I’m struggling to write a substantial review, but that’s for positive reasons – I think this is pretty solid! It feels like it’s following in the tradition of “wholesome games,” by which I mean life-sim-ish games focused on peaceful tasks and interactions, like Animal Crossing and Stardew Valley – I don’t know how well-explored that territory is in interactive fiction, outside of Ryan Veeder’s Ryan Veeder’s Authentic Fly Fishing. In that respect, it hits the mark. I was having a bad week when I was judging this game, and it was nice to play something calm and gentle with a low time-commitment. It slotted in alongside keeping up with the daily Puzzmo puzzles.

(I’m hesitating a bit with “wholesome” because I’ve seen a growing wave of cynicism directed at the “wholesome games” movement, generally along the lines of “how come all these games have you running a small business?” Don’t think you can level that kind of criticism at The Apothecary’s Assistant in good faith, though. Also, the charity beads aspect is a really cool initiative. )

There is a storyline running in the background – unfortunately I’ve done The Apothecary’s Assistant a disservice by writing this review three weeks after I played most of it and not writing down any notes about the plot. Whoops! Sorry. The real-time aspect of the game comes into play here – the apothecary’s proprietor Aïssatou is trying to get affairs in order before the Hunter’s Moon which is set to occur about 17th October, right around the end of the IFComp judging period. Better get a move on, judges.

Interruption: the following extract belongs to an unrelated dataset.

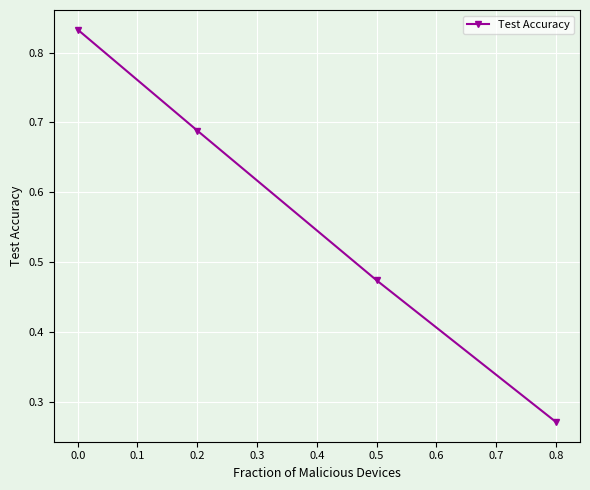

List the labels in order of value, largest first.

0.0, 0.2, 0.5, 0.8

I enjoyed the setting. Little drips of setting detail suggest we’re in a magical realist pocket of Earth. In an optional conversation, Aïssatou says she’s Senegalese, but from “beneath the hills there” so maybe not the parts of Senegal that we know. Mostly, I just liked all the animals and the stocktaking rat.

There’s also a sub-plot about Aïssatou’s past, and this is where those cryptic clues come in. You’ll get three a day, up to 15 clues, and if you solve enough of them, you’ll trigger an extra scene. Now, me, I love cryptic crosswords. I’m no expert, but I’ve devoted a lot of time over the past few years to learning them and setting my own. So this little sub-game was right up my alley, and I really enjoyed solving a few clues a day. The grammar on some of these clues is a little loose in a way that I can’t really explain without spending a lot of time taking a clue apart and looking like a nitpicky asshole while doing it, but they’re good enough that you know when you’ve got the right answer before you enter it, which is the important bit. (Favourite clue was “Mental confusion leads to loud sorrow (6)” – that’s an excellent surface reading.)

Sorry, not a really substantial or insightful review, but I just wanted to let people know I had a good time with this. Sometimes games are nice!